• INSTRUCTIONS FOR THE TASK
Report each line below that carries the word "thumb".
PROVIDED INFORMATION section start
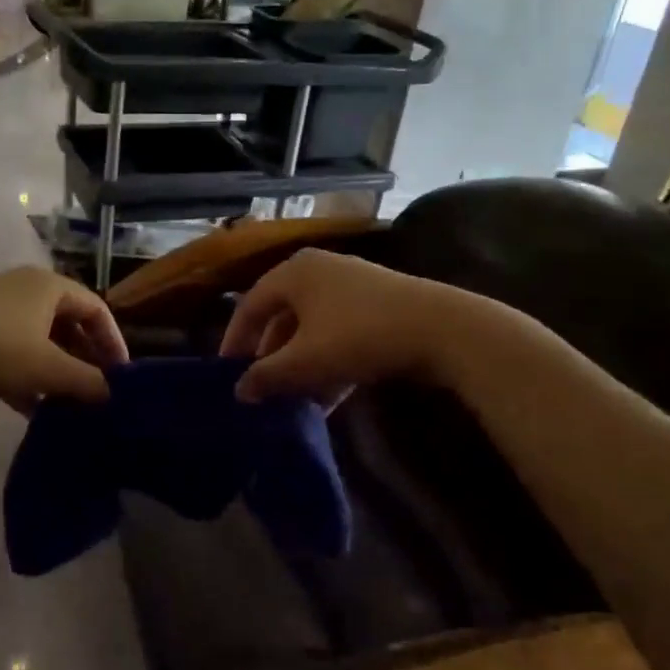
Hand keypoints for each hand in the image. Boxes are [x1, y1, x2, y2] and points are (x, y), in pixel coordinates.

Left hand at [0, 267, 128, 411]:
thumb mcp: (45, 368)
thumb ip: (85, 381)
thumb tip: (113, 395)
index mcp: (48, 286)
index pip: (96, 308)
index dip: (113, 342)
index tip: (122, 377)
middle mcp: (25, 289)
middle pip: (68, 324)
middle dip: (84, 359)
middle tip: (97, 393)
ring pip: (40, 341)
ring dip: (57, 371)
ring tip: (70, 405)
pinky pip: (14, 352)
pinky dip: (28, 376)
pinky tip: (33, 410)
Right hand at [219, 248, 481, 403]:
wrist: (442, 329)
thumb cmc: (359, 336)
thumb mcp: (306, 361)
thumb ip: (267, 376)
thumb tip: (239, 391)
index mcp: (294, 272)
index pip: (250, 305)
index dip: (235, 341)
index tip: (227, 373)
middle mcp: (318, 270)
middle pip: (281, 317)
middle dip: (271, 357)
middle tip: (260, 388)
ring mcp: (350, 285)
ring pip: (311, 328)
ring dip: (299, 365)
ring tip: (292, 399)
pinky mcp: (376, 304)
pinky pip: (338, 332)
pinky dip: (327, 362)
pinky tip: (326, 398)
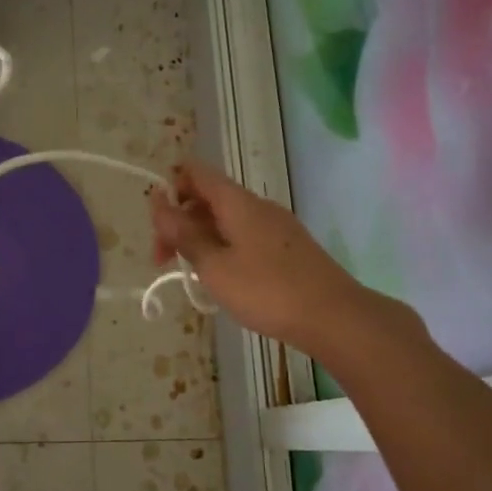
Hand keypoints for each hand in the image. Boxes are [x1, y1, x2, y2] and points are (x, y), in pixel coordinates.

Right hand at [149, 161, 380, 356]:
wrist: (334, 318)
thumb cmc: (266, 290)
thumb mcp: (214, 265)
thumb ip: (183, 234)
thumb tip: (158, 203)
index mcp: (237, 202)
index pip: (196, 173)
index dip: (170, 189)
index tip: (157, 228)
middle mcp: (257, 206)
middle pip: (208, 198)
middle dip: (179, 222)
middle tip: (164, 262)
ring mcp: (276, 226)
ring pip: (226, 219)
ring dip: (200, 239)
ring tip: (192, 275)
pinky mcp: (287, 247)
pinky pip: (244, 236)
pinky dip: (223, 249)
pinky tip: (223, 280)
PROVIDED INFORMATION section end
• SOLUTION TO THIS PROBLEM
thumb mcp: (45, 368)
thumb ip: (85, 381)
thumb tip: (113, 395)
thumb cmc: (359, 336)
thumb mcp: (306, 361)
thumb ip: (267, 376)
thumb tip: (239, 391)
thumb cmc: (266, 290)
thumb mcp: (214, 265)
thumb ip: (183, 234)
thumb tip: (158, 203)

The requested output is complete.